Mais revenons à la plage : nous sommes à peine assis que deux randonneurs passent et nous entendons : "C'est le carnaval à Cologne et vous êtes là ?". Eh bien, on ne peut pas cacher la plaque d'immatriculation d'une voiture. On s'est encore fait prendre. Oui, eux aussi s'échapperaient toujours. A peine avons-nous repris le livre en main qu'un cycliste de course passe en portant son vélo. Marc dit tout de suite qu'il doit beaucoup aimer son vélo, il s'avère que c'est un Français. Il me vient spontanément à l'esprit : "Vous aimez la bicicleta". Zut, je me suis trompé de langue. Cela m'arrive malheureusement souvent pendant notre voyage : je trouve du vocabulaire dans toutes les langues du monde, mais malheureusement pas dans celle dont j'ai besoin. À peine avons-nous repris notre livre en main qu'une moto arrive en trombe. Et nous bavarde gentiment sur le côté. Une conversation très agréable s'engage sur la région et sur l'Espagne en général. Par exemple que l'eau et le parking sont gratuits et que de plus en plus d'autoroutes sont gratuites depuis que la gauche est au pouvoir à Madrid. L'eau potable gratuite est très rare en Allemagne, je ne connais par exemple que la source Apollinaris à Sinzig, mais seuls les résidents locaux peuvent y puiser de l'eau. En Allemagne, tout est bien réglementé. Chez nous, le stationnement est de plus en plus cher et l'introduction d'un péage pour les voitures est discutée depuis des années. Ici, en Espagne, le péage sur les autoroutes est progressivement supprimé afin de désengorger les routes de campagne qui traversent les petites villes. En Espagne, le système de collecte des déchets est différent du nôtre, ce qui nous arrange beaucoup pendant notre voyage, car les propriétaires de terrains n'ont pas leurs propres poubelles, mais à chaque coin de rue, il y a des poubelles pour tout le monde, qui sont vidées chaque soir.

Hanso, c'est le nom du gentil motard, a connu des hauts et des bas dans sa vie. Lorsque sa femme s'est séparée et que la maison a dû être vendue, cela a d'abord été un choc. Aujourd'hui, il voit les choses du bon côté : "Sinon, je serais encore en train de tailler les haies". Il vit ici depuis longtemps et a fêté ses 70 ans avec ses quatre enfants. On voit qu'il aime beaucoup 'sa région', il s'extasie vraiment.

À un moment donné, il fait frais, le soleil se couche et nous nous rendons compte que l'après-midi est terminé et qu'une fois de plus, nous n'avons rien fait, mais que nous sommes heureux. Hanso nous dit au revoir et nous donne encore quelques conseils sur la manière de visiter les environs. Promptement, un autre cavalier passe avec quatre chevaux en laisse. Nous sommes toujours très heureux de la gentillesse des locaux. En Allemagne, sommes-nous aussi aimables avec les gitans ou les voyageurs ?

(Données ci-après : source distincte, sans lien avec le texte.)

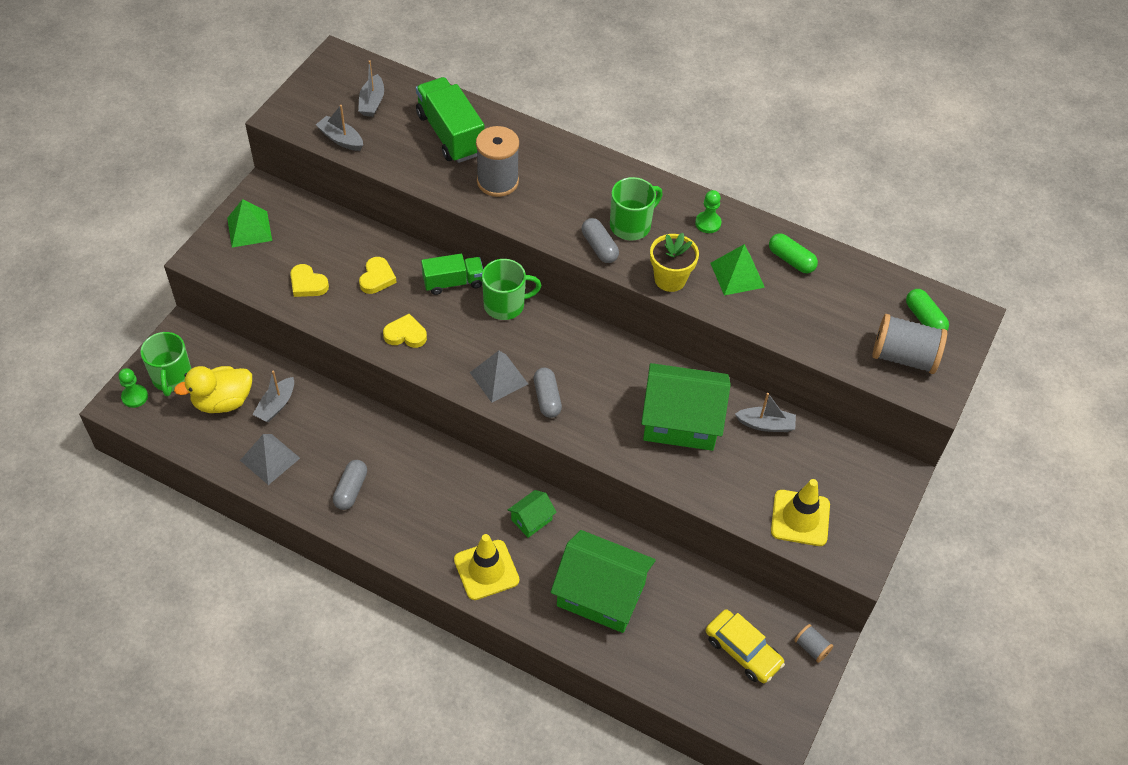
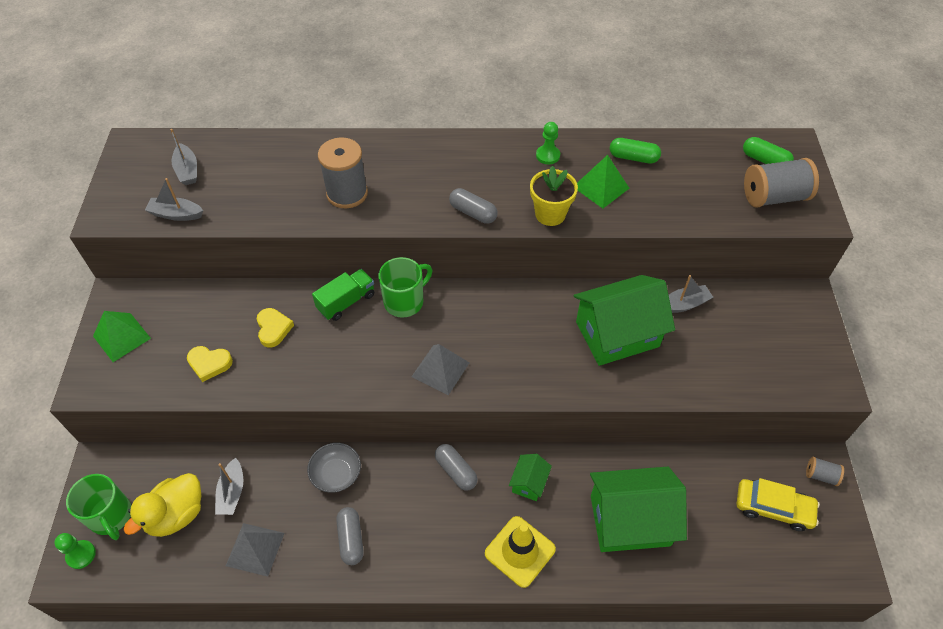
camera: 25 degrees left, 0 degrees up
(370, 432) = (336, 474): none -> grey bowl
(405, 334) = (331, 369): yellow heart -> none
(450, 134) = (278, 170): green truck -> none
(547, 398) = (494, 368): grey capsule -> grey capsule (456, 471)
(631, 225) = (487, 183): green mug -> none
(800, 518) = (766, 370): yellow traffic cone -> none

Maintenant, rentrez dans le Bulli bien au chaud, je manie la cuillère de cuisine et Marc passe des coups de fil à travers l'histoire du monde.

Complément du rédacteur en chef : Hanso semble faire certaines choses correctement. Il se réjouit visiblement d'une communication positive. Celle-ci lui ferait très souvent défaut ici. Lorsque les hivernants allemands arrivent, ils ont en général peu de sujets positifs. L'endroit où se trouve le magasin Aldi ou Lidl le plus proche est souvent plus important que le bon bistrot ou les curiosités touristiques à proximité. Hanso semble en revanche explorer d'autant plus la région. Sa "mobylette" a presque 150 000 kilomètres au compteur. O.k. La machine était d'occasion, son prédécesseur en a parcouru 6000. - Moi aussi, je remarque souvent que les gens se focalisent toujours sur les choses négatives. - Mais nous y reviendrons demain.